- [What you should do] In the lines below, swap "Rendered" for "Displayed" wherever it occurs, leave everything else unchanged, and omit the pictures from your answer.

- [Listed records]
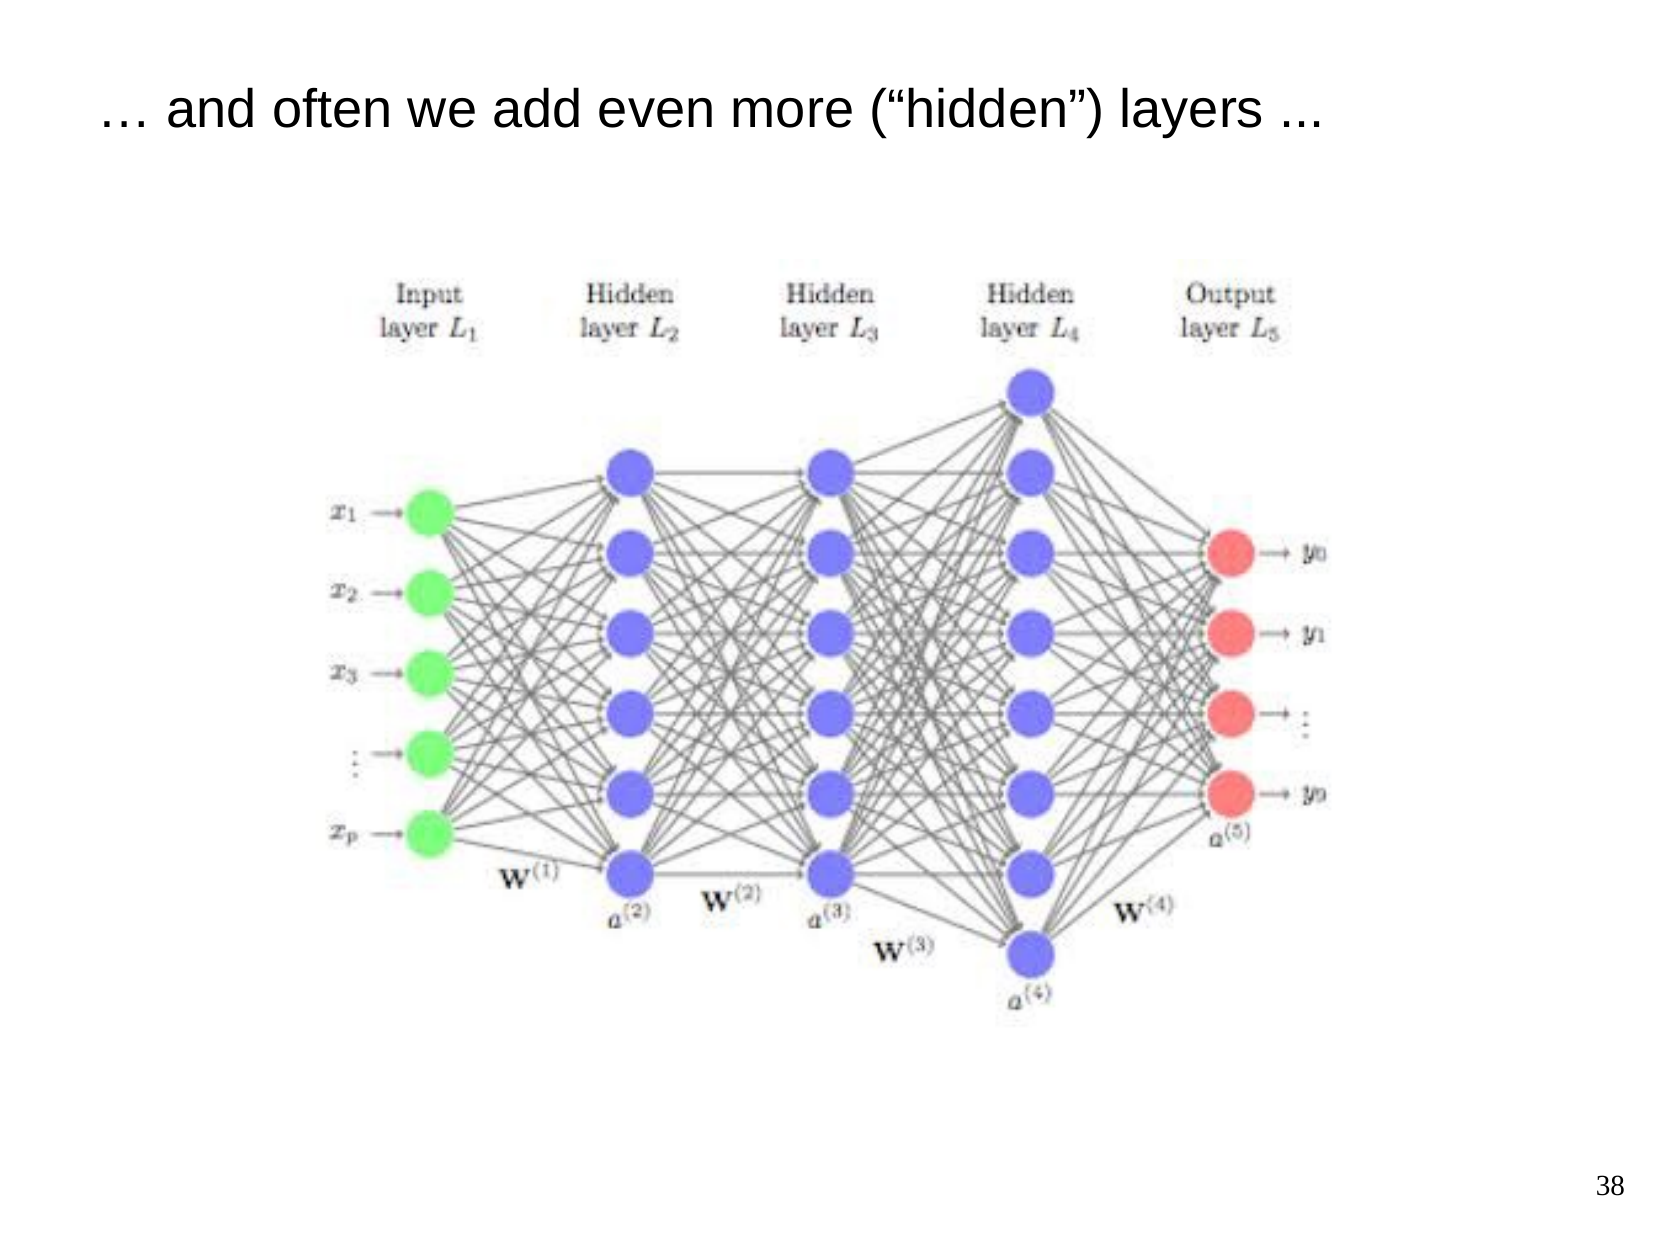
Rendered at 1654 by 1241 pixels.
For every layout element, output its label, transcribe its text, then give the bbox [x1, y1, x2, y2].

picture [307, 259, 1371, 1030]
text_box … and often we add even more (“hidden”) layers ... [82, 70, 1548, 147]
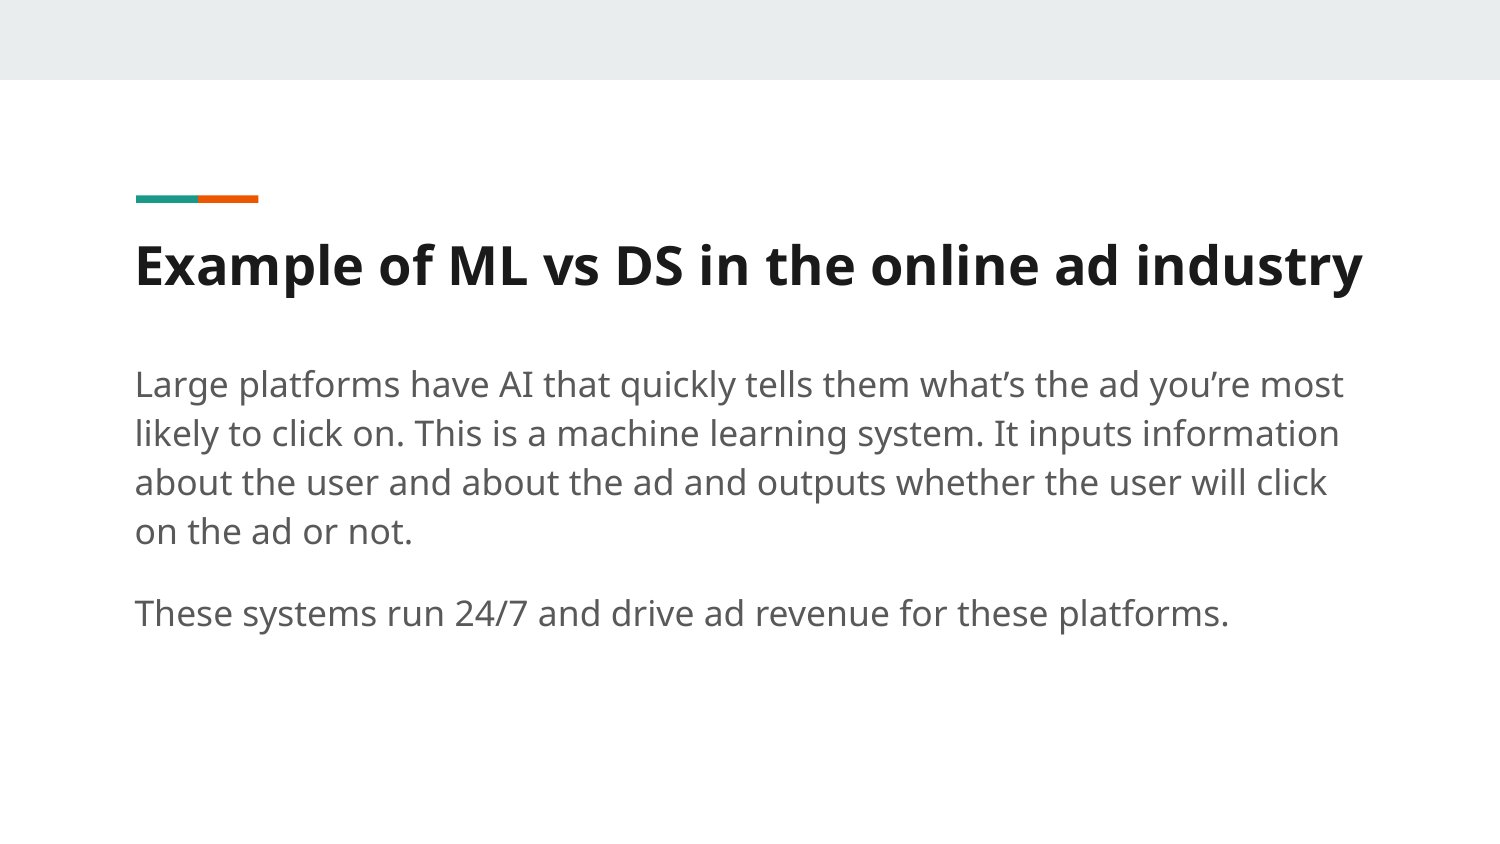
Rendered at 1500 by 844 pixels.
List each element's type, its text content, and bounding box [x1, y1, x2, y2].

- [Answer for this exercise]
Displayed at 1654 by 1241 pixels.
For every layout element, output its label, transcribe its text, then give the bbox [x1, y1, x2, y2].

picture [307, 259, 1371, 1030]
text_box … and often we add even more (“hidden”) layers ... [82, 70, 1548, 147]
Displayed at 1500 by 844 pixels.
List each element's type, its text content, and bounding box [x1, y1, x2, y2].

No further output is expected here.